I’ll finish this post with a few tips related to the usage of CUDA-aware MPI.

CUDA-aware MPI and OpenACC

To use MPI with OpenACC you can use the update directive to stage GPU buffers through host memory.

#pragma acc update host(s_buf[0:size])
MPI_Send(s_buf,size,MPI_CHAR,1,100,MPI_COMM_WORLD);

With CUDA-aware MPI it is more efficient to get the device pointer of your array with the host_data directive, which benefits from optimized transfers in the CUDA-aware MPI implementation.

#pragma acc host_data use_device(s_buf)
MPI_Send(s_buf,size,MPI_CHAR,1,100,MPI_COMM_WORLD);

CUDA-aware MPI Remarks

Several commercial and open-source CUDA-aware MPI implementation are available.

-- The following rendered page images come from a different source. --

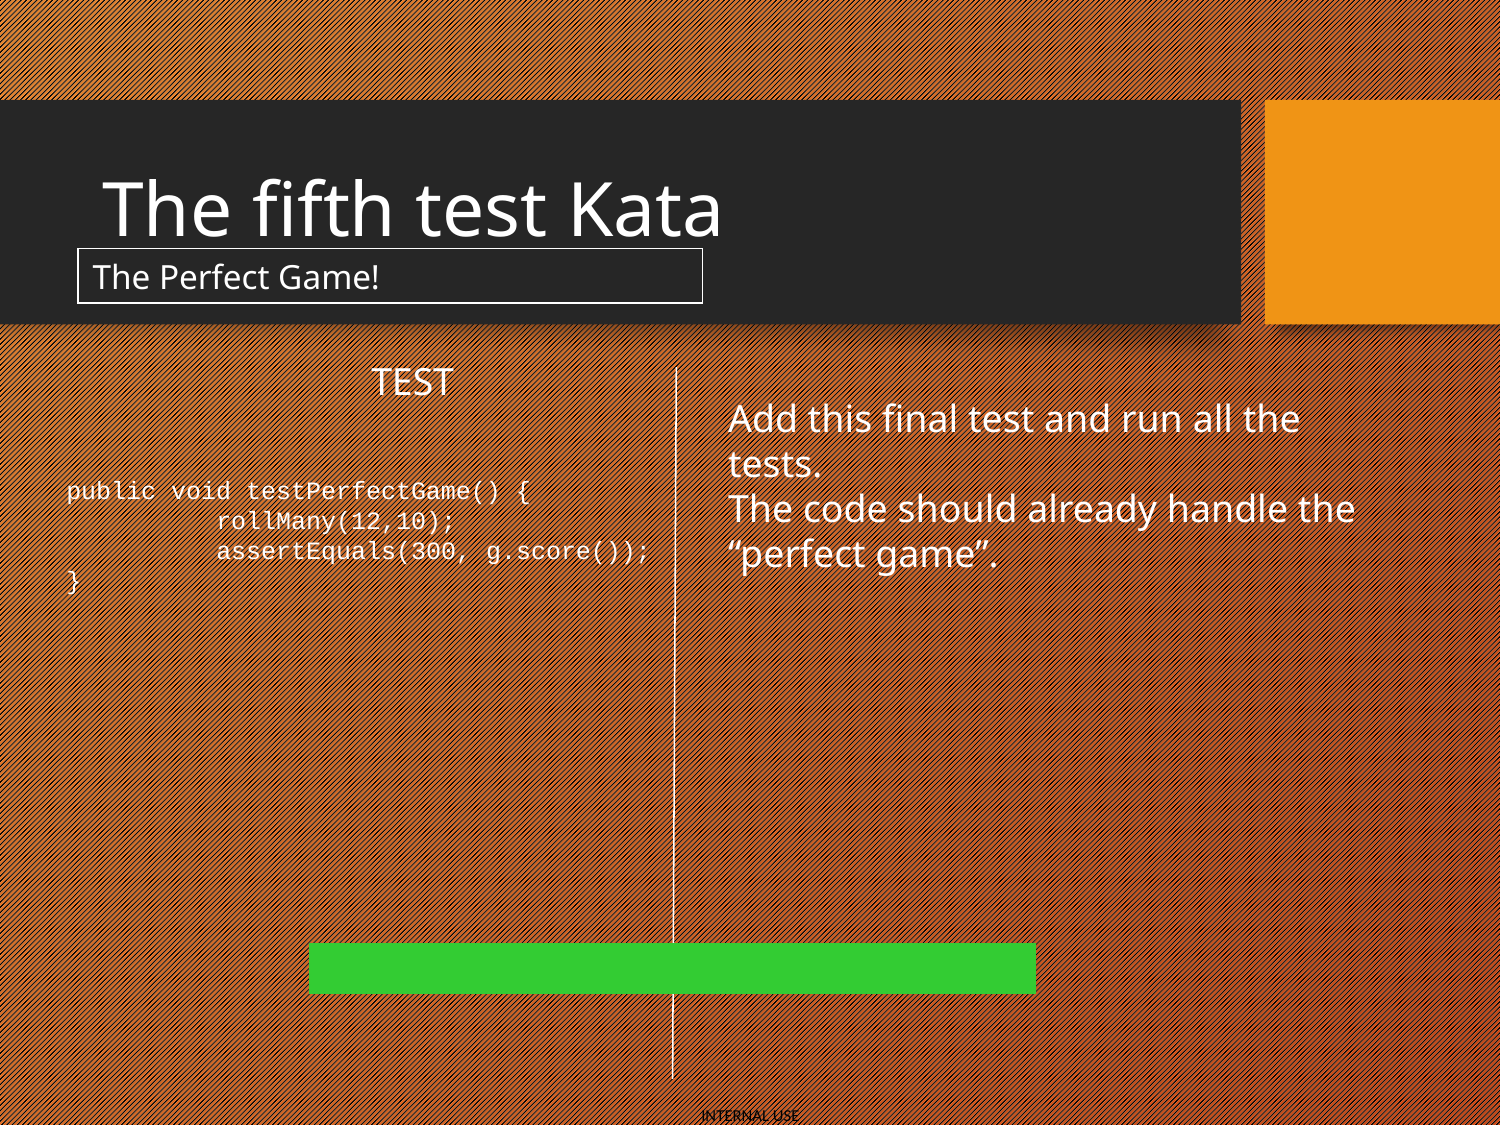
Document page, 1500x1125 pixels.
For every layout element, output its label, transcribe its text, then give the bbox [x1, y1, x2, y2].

text_box The Perfect Game! [77, 248, 703, 304]
text_box public void testPerfectGame() { rollMany(12,10); assertEquals(300, g.score()); } [51, 467, 675, 602]
text_box TEST [237, 350, 588, 411]
picture [0, 0, 1500, 1125]
text_box [310, 943, 1036, 994]
title The fifth test Kata [87, 123, 1219, 301]
text_box Add this final test and run all the tests. The code should already handle the “perfect game”. [713, 387, 1393, 628]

MVAPICH2 (since version 1.8)
OpenMPI (since version 1.8)
CRAY MPI (since MPT 5.6.2)
IBM Platform MPI (since version 8.3)

A CUDA-aware MPI implementation needs some internal data structures associated with a CUDA context. Depending on the implementation these data structures might get allocated in MPI_Init (e.g. for MVAPICH2 up to version 1.9) or lazily at a later point (e.g. for OpenMPI or MVAPICH2 2.0 or later). For the MPI implementations setting things up in MPI_Init you need to call cudaSetDevice before MPI_Init to ensure that the same GPU is chosen by MPI and your application code. To explicitly handle GPU affinity you can use MPI environment variables:

MV2_COMM_WORLD_LOCAL_RANK for MVAPICH2, or
OMPI_COMM_WORLD_LOCAL_RANK for OpenMPI.

You should ensure that CUDA functionality is enabled at run time for the CUDA-aware MPI implementation you are using. For MVAPICH2, Cray MPT, and IBM Platform MPI the following environment variables should be set.

MV2_USE_CUDA for MVAPICH
MPICH_RDMA_ENABLED_CUDA for Cray MPT
PMPI_GPU_AWARE for Platform MPI

Conclusions

CUDA-aware MPI provides important performance benefits for CUDA applications on clusters, including

ease of use;
pipelined data transfers that automatically provide optimizations when available, including overlap of CUDA copy and RDMA transfers, and utilization of the best GPUDirect technology available.

The source code of the Jacobi Solver can be downloaded from Github.